St. Julie Billiart
“Far from being timid, morose, acerbic or melancholy, or putting on a dreary face, the saints are joyful and full of good humor.” (Gaudete et Exsultate)
When I was an Anglican priest I used to walk from my apartment over to church for evening prayer every day. On the way I would walk past the house of a Jehovah’s Witness. This particular JW was the sort of man who always had his hair combed, the car washed and probably went to bed wearing a necktie.
Well, he began to watch my daily walk and took to standing by his garden fence to try to engage me in conversation. He’d say things like, “Excuse me, but have you ever thought that we might be living in the end times?” or “Pardon me, but have you ever considered the prophecies of Daniel in light of the present situation in the European Community?” You know the sort of thing…
I usually made a polite response and moved on, but one day I finally said, “You’re a Jehovah’s Witness, aren’t you?”
“Yes. That’s correct.”
“May I just say that I am never going to become a Jehovah’s Witness. Never. And do you know why?”
He looked nonplussed. “Why is that?”
I laughed, “Because my friend, you always look so miserable. If your religion hasn’t made you happy why should I join it?”
He never appeared at the fence again.
I said “happy” but I should have said “joyful,” because joy and happiness are different qualities.
A person with a true religion is joyful. They have an inner peace and confidence that exudes from them even when they are not laughing and being outwardly joyful. They have joy even when they are in pain. They have an inner peace even if they are suffering from depression. They have a joy, even if it is a dark joy.
One of the most consistently joyful people I ever met was a Poor Clare nun called Sister Mary Lucy. She was blind and had a deteriorating bone disease, which meant that she was in constant excruciating pain. For decades. But she was always incredibly joyful.
There is a lot of religion out there and a lot of religious people, and if you ever want to ascertain whether this particular person, pastor or priest is the real deal, or whether this sect, religious group, special ecclesial community, Catholic subgroup or pressure group within the Church is the real deal, give them the joy test.
Are these people joyful? Do they have a deep, abiding peace combined with a fountain of true joy in their lives? Do you like being around them? Are they real, loving, joyful, Spirit-filled people?
They don’t have to be perfect, but it’s not really that difficult.
Don’t get me wrong. I am NOT saying that Christians always have to be externally, happy-clappy, smug and satisfied and smiling all the time. We all know how fake that can be. Neither am I saying that people who are going through depression are not joyful Christians. I have known people in the midst of depression who have said, “Even here in the darkness, I know God is with me.” And that gave them a grim kind of joy.
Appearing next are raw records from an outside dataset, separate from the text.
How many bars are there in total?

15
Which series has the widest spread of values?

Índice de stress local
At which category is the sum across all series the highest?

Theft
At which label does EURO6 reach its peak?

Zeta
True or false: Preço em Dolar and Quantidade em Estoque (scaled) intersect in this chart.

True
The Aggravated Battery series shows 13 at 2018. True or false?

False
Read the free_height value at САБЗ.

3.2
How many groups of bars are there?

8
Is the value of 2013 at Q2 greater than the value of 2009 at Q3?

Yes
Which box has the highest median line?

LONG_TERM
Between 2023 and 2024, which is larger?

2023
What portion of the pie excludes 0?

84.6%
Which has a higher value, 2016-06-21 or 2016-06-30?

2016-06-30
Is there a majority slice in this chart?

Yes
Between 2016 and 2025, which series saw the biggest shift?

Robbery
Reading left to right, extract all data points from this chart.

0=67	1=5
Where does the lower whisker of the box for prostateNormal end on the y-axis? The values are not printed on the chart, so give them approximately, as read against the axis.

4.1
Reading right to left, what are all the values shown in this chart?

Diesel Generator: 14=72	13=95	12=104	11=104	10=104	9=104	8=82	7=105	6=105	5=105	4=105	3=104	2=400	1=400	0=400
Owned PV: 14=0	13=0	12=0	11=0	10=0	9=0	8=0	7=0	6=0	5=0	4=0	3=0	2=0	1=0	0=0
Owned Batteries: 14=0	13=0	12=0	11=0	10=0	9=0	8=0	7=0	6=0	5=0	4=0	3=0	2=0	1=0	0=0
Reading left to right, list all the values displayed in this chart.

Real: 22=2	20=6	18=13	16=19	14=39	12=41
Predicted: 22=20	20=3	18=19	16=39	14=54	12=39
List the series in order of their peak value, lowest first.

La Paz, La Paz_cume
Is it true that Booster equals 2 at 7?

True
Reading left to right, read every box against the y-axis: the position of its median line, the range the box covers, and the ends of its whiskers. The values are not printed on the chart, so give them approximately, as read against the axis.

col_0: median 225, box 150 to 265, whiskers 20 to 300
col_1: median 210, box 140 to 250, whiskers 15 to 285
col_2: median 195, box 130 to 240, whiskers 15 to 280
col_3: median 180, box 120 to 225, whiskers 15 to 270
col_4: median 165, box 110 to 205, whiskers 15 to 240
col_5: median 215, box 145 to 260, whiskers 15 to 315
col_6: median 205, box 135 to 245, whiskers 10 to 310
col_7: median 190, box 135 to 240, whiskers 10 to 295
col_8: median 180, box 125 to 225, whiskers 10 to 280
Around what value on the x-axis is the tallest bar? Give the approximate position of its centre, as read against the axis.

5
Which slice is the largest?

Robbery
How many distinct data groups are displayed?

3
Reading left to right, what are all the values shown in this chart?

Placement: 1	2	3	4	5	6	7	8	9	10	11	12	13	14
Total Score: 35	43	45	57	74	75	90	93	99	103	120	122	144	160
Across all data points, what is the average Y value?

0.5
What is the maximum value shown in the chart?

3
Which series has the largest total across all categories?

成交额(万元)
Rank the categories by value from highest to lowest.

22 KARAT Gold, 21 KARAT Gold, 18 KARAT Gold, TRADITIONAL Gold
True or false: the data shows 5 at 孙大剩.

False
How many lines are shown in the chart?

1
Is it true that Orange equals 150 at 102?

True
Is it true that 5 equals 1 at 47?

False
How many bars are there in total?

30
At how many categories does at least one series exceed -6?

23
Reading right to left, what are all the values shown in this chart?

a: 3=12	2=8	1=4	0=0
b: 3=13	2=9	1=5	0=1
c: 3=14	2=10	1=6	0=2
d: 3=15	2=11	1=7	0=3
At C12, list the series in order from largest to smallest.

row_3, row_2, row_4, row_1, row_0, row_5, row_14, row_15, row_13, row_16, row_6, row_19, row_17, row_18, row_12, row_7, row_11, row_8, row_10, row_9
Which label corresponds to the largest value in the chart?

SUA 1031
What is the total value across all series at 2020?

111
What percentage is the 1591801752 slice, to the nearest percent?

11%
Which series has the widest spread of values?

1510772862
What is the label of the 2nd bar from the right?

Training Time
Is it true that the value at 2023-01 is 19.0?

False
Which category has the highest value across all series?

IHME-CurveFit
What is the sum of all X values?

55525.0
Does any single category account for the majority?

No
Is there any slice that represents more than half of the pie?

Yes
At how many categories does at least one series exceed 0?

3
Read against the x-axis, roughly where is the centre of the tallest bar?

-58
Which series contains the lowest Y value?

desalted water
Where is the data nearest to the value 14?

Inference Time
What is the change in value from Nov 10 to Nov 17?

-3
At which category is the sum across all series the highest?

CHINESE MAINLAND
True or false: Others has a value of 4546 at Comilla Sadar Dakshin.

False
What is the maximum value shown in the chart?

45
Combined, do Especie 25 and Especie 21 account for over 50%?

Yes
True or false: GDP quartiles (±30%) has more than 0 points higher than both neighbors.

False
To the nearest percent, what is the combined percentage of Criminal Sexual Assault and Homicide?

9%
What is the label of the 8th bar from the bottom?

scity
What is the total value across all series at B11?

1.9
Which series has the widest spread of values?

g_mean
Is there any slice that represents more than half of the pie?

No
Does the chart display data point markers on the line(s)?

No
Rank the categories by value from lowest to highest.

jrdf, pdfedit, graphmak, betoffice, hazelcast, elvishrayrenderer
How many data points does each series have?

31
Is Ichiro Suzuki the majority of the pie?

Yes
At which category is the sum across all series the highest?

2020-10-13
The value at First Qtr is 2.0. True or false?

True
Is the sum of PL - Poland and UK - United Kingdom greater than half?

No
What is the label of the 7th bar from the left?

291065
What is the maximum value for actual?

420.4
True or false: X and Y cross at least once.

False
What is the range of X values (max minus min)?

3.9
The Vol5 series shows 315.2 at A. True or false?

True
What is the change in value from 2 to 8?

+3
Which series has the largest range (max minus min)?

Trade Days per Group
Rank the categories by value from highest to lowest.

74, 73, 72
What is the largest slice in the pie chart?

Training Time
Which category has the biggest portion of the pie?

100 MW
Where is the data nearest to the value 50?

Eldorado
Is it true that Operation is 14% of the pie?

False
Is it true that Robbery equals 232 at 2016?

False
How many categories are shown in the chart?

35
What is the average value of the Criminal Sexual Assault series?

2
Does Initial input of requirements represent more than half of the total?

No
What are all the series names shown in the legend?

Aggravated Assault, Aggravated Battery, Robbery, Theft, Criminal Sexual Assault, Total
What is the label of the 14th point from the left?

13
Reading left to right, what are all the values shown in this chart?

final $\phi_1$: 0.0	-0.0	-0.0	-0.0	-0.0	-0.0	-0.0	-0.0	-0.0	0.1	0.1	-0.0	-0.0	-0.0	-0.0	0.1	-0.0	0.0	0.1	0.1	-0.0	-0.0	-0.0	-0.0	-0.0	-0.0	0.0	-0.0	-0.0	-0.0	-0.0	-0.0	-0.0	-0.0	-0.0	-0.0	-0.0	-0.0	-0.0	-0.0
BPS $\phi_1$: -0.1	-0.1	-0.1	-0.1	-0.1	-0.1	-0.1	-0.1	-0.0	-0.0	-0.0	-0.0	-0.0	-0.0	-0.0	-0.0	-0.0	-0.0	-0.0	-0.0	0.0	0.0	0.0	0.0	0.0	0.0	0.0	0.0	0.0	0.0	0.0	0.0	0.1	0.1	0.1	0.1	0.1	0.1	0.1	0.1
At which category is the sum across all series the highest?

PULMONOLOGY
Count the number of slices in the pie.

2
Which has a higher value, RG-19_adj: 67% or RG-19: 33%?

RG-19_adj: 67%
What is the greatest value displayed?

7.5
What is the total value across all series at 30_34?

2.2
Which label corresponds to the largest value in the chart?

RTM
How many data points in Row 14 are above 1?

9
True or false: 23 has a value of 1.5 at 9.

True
I’m referring to the sort of religious people who are constantly grim, always blaming others, always negative, always guilty.
They do not pass the joy test.
If they make you feel guilty, dirty and ashamed, they do not pass the joy test. If they make you angry, aggressive and afraid, they do not pass the joy test. If they make you blame others, see only the negative and tell you every other person but them is wrong, they fail the joy test. If you feel down, afraid, guilty or resentful after being with them, they do not pass the joy test.
If they do not pass the joy test they’re poison.
Wave goodbye and clear out of there.